TFs monitors stress-specific gene expression by binding to cis-regulatory elements (TFBS) in the promoter of their target genes to mediate ABA-dependent and ABA-independent stress transduction. AREB/ABF family regulates ABA-mediated drought and salt stress signal signaling by binding to the ABRE motif (ACGTGGC) present in bZIP proteins encoded by genes, such as RD29A, RD20A, RD22, RD26, etc [299]. Another drought-responsive family of MYB/MYC/MYBR proteins like MYB2 and MYC2 recognizes stress marker genes like RD22 via MYBRS/MYCRS motifs (YAACR/CANNTG) to confer ABA-dependent tolerance [300- 302]. In contrast, DREB1/CBF family uses the DRE motif ((A/G)CCGACNT) to effectively improve drought, cold, and salinity tolerance ability in several crops, including groundnut and rice, by an ABA-independent mechanism [303, 304]. Another gene, ERD1, induced by dehydration and senescence, but not by cold or ABA, is also a crucial part of ABA-independent

stress response, involving interaction with novel transcriptional proteins, later identified as ANAC019 and ANAC055 [140].

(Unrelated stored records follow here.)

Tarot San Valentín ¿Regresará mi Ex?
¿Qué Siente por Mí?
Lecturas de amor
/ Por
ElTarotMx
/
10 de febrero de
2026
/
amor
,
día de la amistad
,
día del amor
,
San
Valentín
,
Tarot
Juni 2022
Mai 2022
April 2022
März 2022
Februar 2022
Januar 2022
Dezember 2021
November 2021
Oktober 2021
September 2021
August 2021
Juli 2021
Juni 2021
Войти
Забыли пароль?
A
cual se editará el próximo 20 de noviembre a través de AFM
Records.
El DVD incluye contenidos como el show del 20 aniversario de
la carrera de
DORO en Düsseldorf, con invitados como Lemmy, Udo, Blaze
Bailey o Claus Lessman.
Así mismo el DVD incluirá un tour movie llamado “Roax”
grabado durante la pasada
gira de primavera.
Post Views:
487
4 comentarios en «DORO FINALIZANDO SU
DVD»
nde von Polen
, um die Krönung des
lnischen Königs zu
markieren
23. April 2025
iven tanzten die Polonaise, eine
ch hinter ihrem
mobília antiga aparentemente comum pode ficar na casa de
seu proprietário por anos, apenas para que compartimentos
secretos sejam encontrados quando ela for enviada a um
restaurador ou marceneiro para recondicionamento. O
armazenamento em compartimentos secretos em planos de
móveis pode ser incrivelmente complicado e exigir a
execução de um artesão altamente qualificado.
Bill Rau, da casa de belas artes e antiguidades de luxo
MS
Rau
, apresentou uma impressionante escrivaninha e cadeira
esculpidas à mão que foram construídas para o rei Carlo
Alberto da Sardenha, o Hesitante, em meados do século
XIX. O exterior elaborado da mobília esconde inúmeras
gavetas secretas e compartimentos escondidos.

2.4.5.3 Amplifying the stress-signal perception

The sensing of stress signal and resultant activation of acclimation pathways is mediated by complex signaling events orchestrated by ROS, Ca2+-regulated proteins, a cascade of mitogen-activated protein kinases (MAPKs), and cross-talking TF-mediated signaling.

Increased cytosolic Ca2+ has been established as a ubiquitous secondary messenger in plants during various abiotic stresses, which interacts with downstream Ca2+-dependent sensors comprising calcium-dependent protein kinases (CDPKs), salt-overly sensitive proteins (SOS), voltage-gated calcium channels, etc. A group of SNF1-related protein kinase (SnRKs) serves as an essential bridge between abiotic stress and metabolic responses to govern the energy balance. Some lipid-signaling mechanisms are also activated by stress to generate an array of secondary messengers through the phosphoinositide pathway. Additionally, stress signals are mediated by DNA-damage induced repair processes and cell-cycle checkpoints.

Overexpressing the key signal mediators improve stress tolerance.